Und gewiß – die Lage des Regimes werden von Tag zu Tag schlimmer. Der Öl-Export – die wichtigste Einnahmequelle des Regimes – hat sich von 1,5 Millionen auf 100 000 Barrel pro Tag verringert. Das allein genügt zu erklären, wie schlimm die Lage für das Regime ist.

Abgesehen von der wirtschaftlichen Situation hat es schwere politische Rückschläge erlitten. Die von den USA über den Höchsten Führer und über Zarif verhängten Sanktionen bedeuteten für es einen schweren Schlag. Sie waren der letzte Nagel, der in den Sarg der Beschwichtigungspolitik geschlagen wurde.

Auf der anderen Seite kam es überall in der Welt zu einer Serie von Demonstrationen gegen das Regime; auch die große Versammlung des iranischen Widerstands in Albanien war im Verein mit der Eröffnung von „Ashraf 3“ im Juli 2019 ein gewaltiger Schlag für es. Die Botschaft dieser Ereignisse lautete: Es gibt eine starke, glaubwürdige Alternative zu diesem Regime.

Zu diesen Umständen kommt hinzu, daß das Regime an den Sanktionen wirtschaftlich erstickt.

Um die Flamme des öffentlichen Zorns und die Gefahr eines weiteren Aufstands zu vermindern, versucht das Regime, zur Verhinderung seines wirtschaftlichen Erstickens zwischen den Sanktionen eine Lücke zu finden.

Es mit einer unzufriedenen Gesellschaft zu tun zu haben, ist für das Regime sehr gefährlich; in jeder Minute könnte der Funke einen Aufstand zum Lodern bringen. Und nach Aussagen von Experten, die über es Bescheid wissen, wird der heraufziehende Aufstand weit heftiger sein als der von 2017 bis 2018 dauernde.

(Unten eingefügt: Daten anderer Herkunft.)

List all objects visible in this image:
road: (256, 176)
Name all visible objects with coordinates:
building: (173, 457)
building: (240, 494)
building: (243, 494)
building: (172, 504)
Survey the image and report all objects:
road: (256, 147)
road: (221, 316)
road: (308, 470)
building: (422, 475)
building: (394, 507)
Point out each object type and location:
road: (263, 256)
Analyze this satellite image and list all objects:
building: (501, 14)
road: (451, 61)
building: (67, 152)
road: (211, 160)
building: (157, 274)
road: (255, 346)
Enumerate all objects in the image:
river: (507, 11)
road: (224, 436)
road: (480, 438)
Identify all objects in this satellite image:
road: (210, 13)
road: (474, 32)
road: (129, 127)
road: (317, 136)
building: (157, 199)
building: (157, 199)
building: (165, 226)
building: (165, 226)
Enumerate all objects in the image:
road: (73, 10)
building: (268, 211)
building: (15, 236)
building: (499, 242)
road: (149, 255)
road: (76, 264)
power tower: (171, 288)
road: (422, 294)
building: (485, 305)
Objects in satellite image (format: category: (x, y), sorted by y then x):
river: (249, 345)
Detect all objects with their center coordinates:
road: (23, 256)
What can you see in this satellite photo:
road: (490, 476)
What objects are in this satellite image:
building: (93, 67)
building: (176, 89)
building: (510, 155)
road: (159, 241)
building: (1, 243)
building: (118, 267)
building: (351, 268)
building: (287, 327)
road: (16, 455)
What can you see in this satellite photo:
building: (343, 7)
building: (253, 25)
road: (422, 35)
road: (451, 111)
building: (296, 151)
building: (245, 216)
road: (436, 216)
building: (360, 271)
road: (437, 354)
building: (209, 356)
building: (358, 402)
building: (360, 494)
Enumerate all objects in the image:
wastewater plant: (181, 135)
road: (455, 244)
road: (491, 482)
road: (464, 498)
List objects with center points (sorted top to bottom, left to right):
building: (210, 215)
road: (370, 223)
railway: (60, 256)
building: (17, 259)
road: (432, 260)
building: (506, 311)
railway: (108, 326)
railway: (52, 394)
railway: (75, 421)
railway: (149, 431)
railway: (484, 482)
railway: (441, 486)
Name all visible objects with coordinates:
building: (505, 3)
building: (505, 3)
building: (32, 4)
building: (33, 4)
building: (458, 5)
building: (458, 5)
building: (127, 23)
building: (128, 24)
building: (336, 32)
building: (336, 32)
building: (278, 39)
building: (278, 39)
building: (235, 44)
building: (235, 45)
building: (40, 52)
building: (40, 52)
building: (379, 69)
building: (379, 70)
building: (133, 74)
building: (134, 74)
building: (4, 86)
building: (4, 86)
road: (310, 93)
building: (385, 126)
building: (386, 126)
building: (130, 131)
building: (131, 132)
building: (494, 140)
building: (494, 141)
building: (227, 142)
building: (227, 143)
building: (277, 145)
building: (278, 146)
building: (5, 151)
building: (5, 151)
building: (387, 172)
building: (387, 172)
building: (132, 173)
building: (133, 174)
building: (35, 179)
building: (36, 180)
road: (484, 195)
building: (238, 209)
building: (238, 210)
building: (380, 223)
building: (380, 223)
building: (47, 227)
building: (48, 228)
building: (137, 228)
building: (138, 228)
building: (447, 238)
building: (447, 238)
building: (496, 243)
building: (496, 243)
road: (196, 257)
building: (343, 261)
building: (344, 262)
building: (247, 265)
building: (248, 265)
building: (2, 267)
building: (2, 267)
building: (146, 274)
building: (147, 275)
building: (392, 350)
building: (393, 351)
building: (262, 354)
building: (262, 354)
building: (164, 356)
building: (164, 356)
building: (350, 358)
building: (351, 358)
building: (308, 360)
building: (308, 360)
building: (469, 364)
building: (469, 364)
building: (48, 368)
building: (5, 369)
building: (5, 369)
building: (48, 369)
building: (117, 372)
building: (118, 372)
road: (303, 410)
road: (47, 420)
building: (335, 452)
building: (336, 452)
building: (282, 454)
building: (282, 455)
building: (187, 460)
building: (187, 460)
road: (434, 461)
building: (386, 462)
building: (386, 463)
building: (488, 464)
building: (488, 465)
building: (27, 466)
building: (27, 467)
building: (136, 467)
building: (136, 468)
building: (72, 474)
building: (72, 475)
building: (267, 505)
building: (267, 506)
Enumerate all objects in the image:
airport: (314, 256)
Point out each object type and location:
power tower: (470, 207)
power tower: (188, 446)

Eine Armee des hungrigen, armen, verärgerten Volkes, das durch die Herrschaft der Mullahs alles verloren hat – damit hat es das Regime nun zu tun. Früher oder später wird der Zorn dieser Armee in Form eines Aufstands vor den Mullahs explodieren; darum sind sie ja so verängstigt. Am Horizont zeichnet sich ein Aufstand ab; sie wissen es besser als irgendjemand sonst.